Clare had asked them about it once, when she was little, and they’d just smiled and said it was because they loved each other three times as much as anyone else.

But later, when she was old enough for the story—nine years old and starting to ask questions—they sat her down to explain the truth about their history, about how they’d each been married once before.

“But why?” Clare had asked at the time, trying to absorb the idea that not only had her parents had lives before her, but that they’d also had lives before each other. It was mind-boggling to try to imagine a time when they hadn’t been a family, when there weren’t pancakes on the table every Sunday morning, when their names weren’t written in the sidewalk out front, when their shoes weren’t strewn beside the back door.

“Why…” she’d asked, blinking back tears, feeling like the whole world had gone sideways. “Why didn’t you just wait for each other?”

“We were young,” her mom had explained gently, stroking Clare’s hair. “We thought we’d both found real love. But really, it was just first love.”

“Things change when you get older,” her dad said. “But we were lucky. For us, second love turned out to be the best kind.” He reached out and took her mom’s hand. “Which is why I don’t just love your mom. I love love love her.”

“Why three then?” Clare asked. “If it’s only the second?”

“Because two isn’t nearly enough,” her dad said with a smile. “But if I said it a thousand times, I’d be late to work.”

Clare is aware that her parents aren’t normal—not because they’re both divorced, but because they’re so bizarrely happy now. What she doesn’t know is whether that’s because they’re just lucky—because they’ve been fortunate enough to find each other in spite of making a mistake the first time around—or whether what they say is true: that second love is the best kind.

But either way, something about this has made her overly cautious when it comes to love. There’s too much uncertainty, too many chances to make mistakes.

And she doesn’t ever want Aidan to be a mistake.

So no matter how strong her feelings for him, she refuses to rush the words. They’re too significant, too definite, too lasting. When she finally says them, she wants it to be to the first, last, and only person. She wants it to count.

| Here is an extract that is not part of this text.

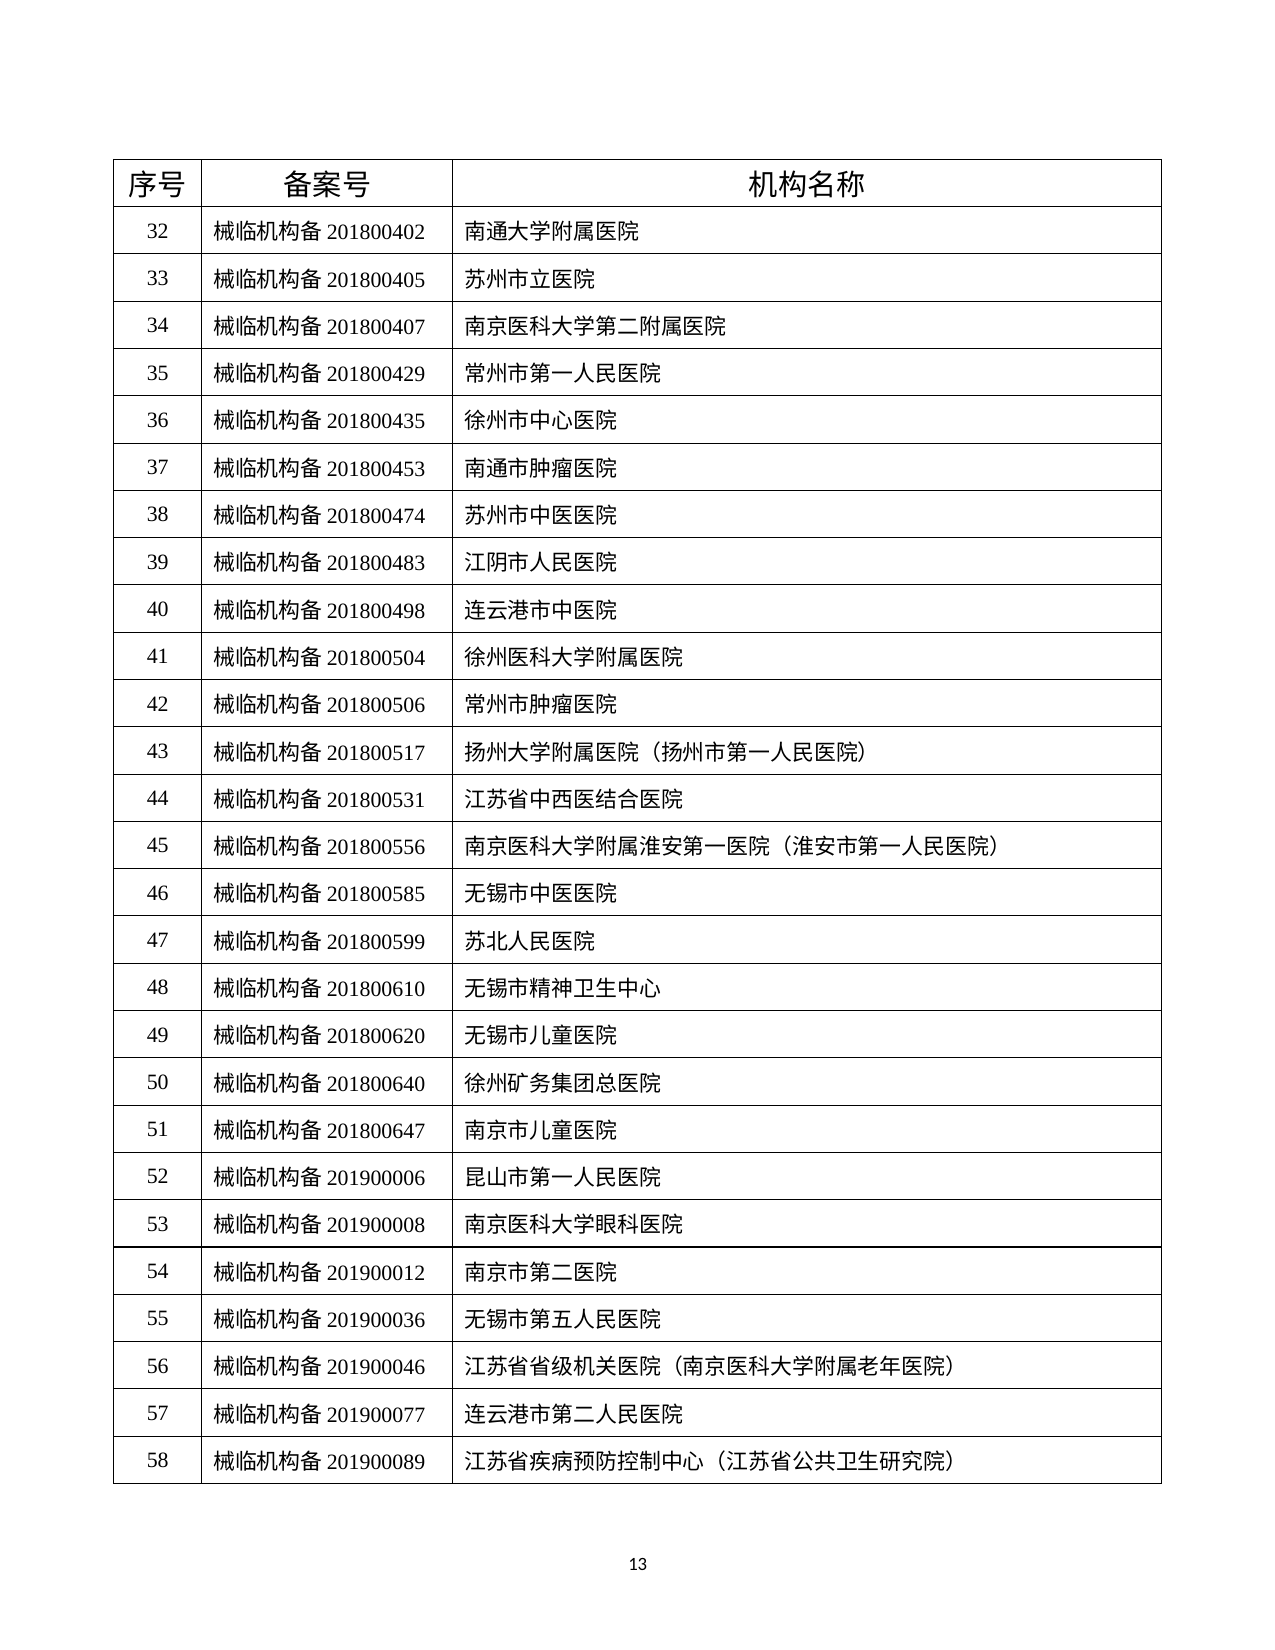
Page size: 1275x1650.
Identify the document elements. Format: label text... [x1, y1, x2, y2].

“Yeah, but you actually say it all the time,” Aidan once pointed out as they stood at the sink, washing some vegetables they’d brought home from the farmer’s market in town. “You say it to your parents. And to Bingo.”

Clare had rolled her eyes. “That’s different. He’s a dog.”

“So what, I just need to beg more?” he’d joked, starting to get down on his knees, right there on her kitchen floor. She’d caught him by the elbow and pulled him up again, kissing him instead.

“No begging,” she’d said, in the same firm tone she always used to scold the dog.

But now it’s been like this for so long—a careful joke, a fragile understanding—that she’s completely caught off guard by his reaction tonight.

She swivels to face him more fully, but he still refuses to meet her eye. “I might not say it, but I obviously show you how I feel,” she says. “Why do the words have to be so important?”

“They just are,” he says, standing up and brushing off the back of his jeans. “Not because you’re saying them, but because you’re not.”

When he starts to walk away, she stands up, too. “I don’t get why you’re so upset about this now,” she says, jogging after him. “I didn’t think you cared before—”

He stops abruptly. “God, Clare. Of course I cared. How many times do you think someone can say I love you without hearing it back?”

Her heart falls at this, because all his anger is stripped away now, and what’s left is just pure hurt.